Apart from the fact that People Will Talk is a charming little movie that grows on you, Grant's character, Dr. Praetorius, also happens to be the conductor of the university orchestra (third-party sources credit Princeton as the location). In addition to some rehearsal scenes, the film ends with a performance of a choral version of the conclusion of Brahms's Academic Festival Overture, which I assume is something that music director Alfred Newman (Randy's uncle) whipped up for his and our amusement. It works quite well; someone should try it for real some day. After all, most of the tunes Brahms pastiched for the overture were student drinking songs.

Luxman Re-Revisited
I discussed Luxman's DU-50 SACD/CD/DVD/A player ($4990) and L505u solid-state integrated amplifier ($3690) in no fewer than five columns in 2009 (February, April, June, August, October). Furthermore, in the December 2009 issue I chose the L505u as my personal Editor's Choice for Product of the Year. My thoughts on the L505u after more than a year of living with it were:

Luxman's entry-level but heavyweight integrated amplifier delivers sonic authority, tactility, centeredness, continuity, easefulness, soundstage size, image specificity—you name it—in spades. It's the difference between "This is pretty good" and "This is addictive."

So if you're in the market for a near-universal player or a solid-state integrated amp in their price ranges, I don't really know what else I can say to nudge you in the direction of auditioning the DU-50 or the L505u, or both. By way of wrap-up, I'll put the models in a larger context here, and note a few things I might have not yet mentioned. If you're curious about weights, dimensions, etc., visit the US importer's website, or consult the 2010 Stereophile Buyer's Guide.

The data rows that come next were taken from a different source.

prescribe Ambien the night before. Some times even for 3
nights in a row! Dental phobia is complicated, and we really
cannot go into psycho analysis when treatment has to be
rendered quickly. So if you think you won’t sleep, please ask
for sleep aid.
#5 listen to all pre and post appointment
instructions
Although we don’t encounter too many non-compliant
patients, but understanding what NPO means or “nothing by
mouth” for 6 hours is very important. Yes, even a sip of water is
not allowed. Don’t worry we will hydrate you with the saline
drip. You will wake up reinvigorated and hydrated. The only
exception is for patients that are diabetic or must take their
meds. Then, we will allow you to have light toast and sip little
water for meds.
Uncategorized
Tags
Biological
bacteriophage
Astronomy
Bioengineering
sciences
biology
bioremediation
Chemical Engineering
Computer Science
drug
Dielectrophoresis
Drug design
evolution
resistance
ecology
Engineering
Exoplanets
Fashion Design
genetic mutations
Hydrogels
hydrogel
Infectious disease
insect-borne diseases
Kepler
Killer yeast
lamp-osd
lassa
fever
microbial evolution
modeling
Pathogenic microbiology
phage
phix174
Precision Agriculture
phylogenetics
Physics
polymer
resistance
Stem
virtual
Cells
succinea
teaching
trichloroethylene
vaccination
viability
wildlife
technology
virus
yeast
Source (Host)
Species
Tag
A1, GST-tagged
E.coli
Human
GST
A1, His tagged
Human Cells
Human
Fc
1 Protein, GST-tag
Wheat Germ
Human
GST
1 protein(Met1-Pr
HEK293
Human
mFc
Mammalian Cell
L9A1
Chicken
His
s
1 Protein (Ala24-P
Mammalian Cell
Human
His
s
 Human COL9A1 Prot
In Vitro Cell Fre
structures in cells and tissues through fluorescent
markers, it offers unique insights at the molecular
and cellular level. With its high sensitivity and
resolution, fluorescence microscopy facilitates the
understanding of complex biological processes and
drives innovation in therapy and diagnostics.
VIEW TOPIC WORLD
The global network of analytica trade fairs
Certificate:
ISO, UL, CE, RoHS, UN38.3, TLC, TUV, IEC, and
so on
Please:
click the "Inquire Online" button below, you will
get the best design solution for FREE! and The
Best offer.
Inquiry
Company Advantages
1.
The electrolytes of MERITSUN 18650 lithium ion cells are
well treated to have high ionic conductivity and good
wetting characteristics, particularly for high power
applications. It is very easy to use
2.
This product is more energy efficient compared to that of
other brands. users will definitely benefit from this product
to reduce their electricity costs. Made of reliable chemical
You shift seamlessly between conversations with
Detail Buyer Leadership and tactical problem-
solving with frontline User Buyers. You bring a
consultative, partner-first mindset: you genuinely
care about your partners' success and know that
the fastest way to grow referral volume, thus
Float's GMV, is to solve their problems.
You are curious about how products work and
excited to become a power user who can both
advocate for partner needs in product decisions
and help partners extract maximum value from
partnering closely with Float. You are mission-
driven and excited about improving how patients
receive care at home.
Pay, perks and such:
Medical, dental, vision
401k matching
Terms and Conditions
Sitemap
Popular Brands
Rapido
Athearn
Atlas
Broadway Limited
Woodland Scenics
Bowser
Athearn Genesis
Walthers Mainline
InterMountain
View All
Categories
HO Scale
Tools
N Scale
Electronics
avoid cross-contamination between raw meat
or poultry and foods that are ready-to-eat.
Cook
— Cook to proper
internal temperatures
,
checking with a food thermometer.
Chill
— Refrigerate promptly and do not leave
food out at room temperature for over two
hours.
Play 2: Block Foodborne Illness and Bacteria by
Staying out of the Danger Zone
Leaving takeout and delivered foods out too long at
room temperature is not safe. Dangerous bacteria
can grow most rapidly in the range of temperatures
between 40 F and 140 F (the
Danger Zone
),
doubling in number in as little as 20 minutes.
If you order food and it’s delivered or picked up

When US audiophiles think of the oldest firms still making high-performance audio equipment, they usually think of McIntosh Labs, founded in 1948. The UK's Quad traces its corporate origins back to 1936. Japan's Luxman, however, has them both beat: Luxman began making transformers and switches for radio sets in 1925. This is to the good; the company obviously has a sense of history. The iffy part is that Luxman's product line, which blends modern and heritage products, is a bit quirkily confusing. Luxman is by no means alone in having a product line that does not make intuitive sense to the uninitiated. A prime example is Harbeth's having two loudspeakers both costing $5000/pair, the Monitor 30 and the Super HL5.

To give one last example of that benchmarking, I played the SACD-only version of Miles Davis' Kind of Blue on both the DU-50 with L505u ($8680 together) and the high-value, one-box Denon RCD-CX1 SACD/CD receiver ($1500), which I wrote about in December. With ATC's excellent SCM 11 loudspeakers driven by the Luxman combo, the string bass was robust, the trumpet clear and smooth, there was no tape hiss, the edgy yelps from Coltrane's tenor sax had bite, and the music in general sounded very lively, with great forward propulsion. Switching the ATCs to the Denon, tape hiss was audible, the piano sounded a bit thinner, the string bass was not as authoritative, the trumpet was not as clear, and the horns didn't sound as incisively real.

Suffice it to say that I think the Luxman L505u is a screaming bargain. I used it with most of the budget loudspeakers I've covered over the last 18 months, and often with Harbeth's Compact 7s, again as a benchmark. As a bit of a stress test, I took the L505u and DU-50 to my friend Bob Saglio's place, to try them out with a pair of Wilson Audio Sophia IIs that were hanging around, waiting for someone to fall in love with them. What a great and, in the grand scheme of things, reasonably priced setup. The L505u had no problem at all driving the Sophia IIs with big pipe-organ, orchestral, or solo-piano tracks. I don't think I ever had the L505u's volume knob past the 11:00 o'clock position for sustained listening at any time, even with the Sophias. There seems to be a lot more power on tap than I would ever use. I used both balanced and single-ended connections between the two components and heard not much of a difference, if any.

A reader asked via email about the L505u's headphone jack. In direct comparison with Grace Design's m902 headphone amplifier, and using the DU-50 as a transport, while the difference was not night-and-day, the Grace did have more body and a greater sense of space. (And yes, I did first disable the m902's proprietary crossfeed circuit!)

Both Luxman models have lights on their rear panels to alert you if your house's AC outlets have neutral wired to hot, or vice versa—in other words, inverted AC polarity. This is just another example of how much real-world experience has gone into these components, which are completely ready for prime time.

The US importer sets up the DU-50 to play the stereo DSD layer of multichannel SACD/CDs as the default. However, as far as I can tell, changing this requires that a TV be connected to the player, so you can navigate among the menus.